▶ What is expected: Resume the forum question about getting an Angular app to honor the Azure B2C "Revoke Sessions" button, picking up right after its final sentence.

▶ Selected passage:
┌──
How do I get my angular application to work with b2c “revoke session” button which I can press in the Azure portal

Question

My use case is to be able to forcibly require users to log in again both from a lost device/account compromised situation but also to update their cached user account which we enrich with additional information in our Angular app.

In Azure B2C I have available several administration buttons including the [Revoke Sessions]. Behind the scenes this calls the graph function as described here (which my API can call programmatically later):- https://docs.microsoft.com/en-us/graph/api/user-revokesigninsessions?view=graph-rest-1.0&tabs=csharp

In my Angular application, I cannot get this to force my user to log in again on subsequent calls for secured resources. I am expecting that when I make any call after pressing this button, it would send back a failure code that I could trap in an interceptor or similar.

The documentation is not clear & I am not even sure if I am misinterpreting how the action works. I have looked at various answers including one about skewing time and customising the basic susi flow but that seems excessive for something which should be a common use case.

I am using the published sample available at the following location with changes to point it to my B2C area. Which has standard flows configured. The issue occurs with the MSAL 1 and 2 code - neither work for this.
└──
Collected data entries:
┌──
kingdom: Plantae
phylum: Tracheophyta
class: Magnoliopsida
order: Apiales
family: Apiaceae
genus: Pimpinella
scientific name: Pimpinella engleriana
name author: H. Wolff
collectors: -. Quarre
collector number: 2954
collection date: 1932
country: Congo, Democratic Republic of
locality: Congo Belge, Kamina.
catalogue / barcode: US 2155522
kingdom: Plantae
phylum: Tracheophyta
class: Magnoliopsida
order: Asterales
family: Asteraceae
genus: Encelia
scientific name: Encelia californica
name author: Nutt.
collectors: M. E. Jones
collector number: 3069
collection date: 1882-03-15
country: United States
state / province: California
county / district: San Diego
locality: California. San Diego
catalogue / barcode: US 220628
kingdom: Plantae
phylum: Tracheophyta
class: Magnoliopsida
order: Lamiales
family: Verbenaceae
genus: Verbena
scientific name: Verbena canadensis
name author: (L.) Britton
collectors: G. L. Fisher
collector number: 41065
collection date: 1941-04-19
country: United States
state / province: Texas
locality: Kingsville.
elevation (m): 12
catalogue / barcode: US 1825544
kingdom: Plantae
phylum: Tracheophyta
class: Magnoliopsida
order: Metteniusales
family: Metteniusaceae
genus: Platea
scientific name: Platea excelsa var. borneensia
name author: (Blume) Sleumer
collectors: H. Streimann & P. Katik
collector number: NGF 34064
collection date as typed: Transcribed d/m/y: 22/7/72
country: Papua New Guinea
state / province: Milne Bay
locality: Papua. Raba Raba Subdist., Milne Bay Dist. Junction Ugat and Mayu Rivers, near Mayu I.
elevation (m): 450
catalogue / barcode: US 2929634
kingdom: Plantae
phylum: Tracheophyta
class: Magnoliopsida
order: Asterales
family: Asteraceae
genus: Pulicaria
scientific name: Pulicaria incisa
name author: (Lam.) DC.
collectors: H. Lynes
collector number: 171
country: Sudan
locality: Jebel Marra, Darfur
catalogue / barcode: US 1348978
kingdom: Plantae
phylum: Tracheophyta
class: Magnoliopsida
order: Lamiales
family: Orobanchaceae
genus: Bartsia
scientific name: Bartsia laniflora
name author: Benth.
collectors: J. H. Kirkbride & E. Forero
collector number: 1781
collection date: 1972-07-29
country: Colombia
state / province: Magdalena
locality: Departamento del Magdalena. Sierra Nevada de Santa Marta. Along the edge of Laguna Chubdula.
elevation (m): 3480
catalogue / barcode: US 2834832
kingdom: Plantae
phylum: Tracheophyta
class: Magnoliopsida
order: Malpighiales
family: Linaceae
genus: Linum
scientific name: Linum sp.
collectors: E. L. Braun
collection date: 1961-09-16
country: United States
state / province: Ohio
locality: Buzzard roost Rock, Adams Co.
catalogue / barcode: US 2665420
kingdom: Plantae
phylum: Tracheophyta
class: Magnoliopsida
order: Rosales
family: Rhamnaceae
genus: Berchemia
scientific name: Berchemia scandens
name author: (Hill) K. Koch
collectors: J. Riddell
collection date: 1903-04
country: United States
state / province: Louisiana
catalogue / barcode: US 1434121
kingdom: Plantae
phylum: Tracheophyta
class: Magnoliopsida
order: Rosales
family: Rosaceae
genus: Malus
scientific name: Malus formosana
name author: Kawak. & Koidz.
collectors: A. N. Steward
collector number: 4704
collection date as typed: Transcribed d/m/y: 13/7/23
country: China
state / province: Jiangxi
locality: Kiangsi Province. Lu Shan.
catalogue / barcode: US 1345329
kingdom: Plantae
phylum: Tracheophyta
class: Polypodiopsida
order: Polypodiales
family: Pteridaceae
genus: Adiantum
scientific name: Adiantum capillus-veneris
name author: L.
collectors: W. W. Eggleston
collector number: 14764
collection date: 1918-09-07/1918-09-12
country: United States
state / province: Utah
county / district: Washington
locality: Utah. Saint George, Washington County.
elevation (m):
└──
▶ Answer space:
https://github.com/AzureAD/microsoft-authentication-library-for-js/tree/dev/samples/msal-angular-v2-samples/angular11-b2c-sample

Using this code with my settings, I am able to sign into B2C using the with a created account, edit my profile and view my example secured api.

Within the B2C environment I press the revoke session button. On the client I try calling my api again and it just calls it as before.

I suspect the change has to go into this part of app.component.ts sample:-

      this.msalBroadcastService.msalSubject$
      .pipe(
        filter((msg: EventMessage) => msg.eventType === EventType.LOGIN_FAILURE || msg.eventType === EventType.ACQUIRE_TOKEN_FAILURE),
        takeUntil(this._destroying$)
      )
      .subscribe((result: EventMessage) => {
        console.log(result);
        if (result.error instanceof AuthError) {
          // Check for forgot password error
          // Learn more about AAD error codes at https://docs.microsoft.com/azure/active-directory/develop/reference-aadsts-error-codes
          if (result.error.message.includes('AADB2C90118')) {

            // login request with reset authority
            let resetPasswordFlowRequest = {
              scopes: ["openid"],
              authority: this.policies.authorities.forgotPassword.authority,
            }

            this.login(resetPasswordFlowRequest);
          }
        }
      });

The documentation with that sample points you to here for other events:- https://docs.microsoft.com/en-gb/azure/active-directory/develop/reference-aadsts-error-codes but again there is nothing mentioned about what to expect from revoke.

What am I missing and how can I get the sample application to force someone to log in again when they try to access a protected resource after that button has been pressed?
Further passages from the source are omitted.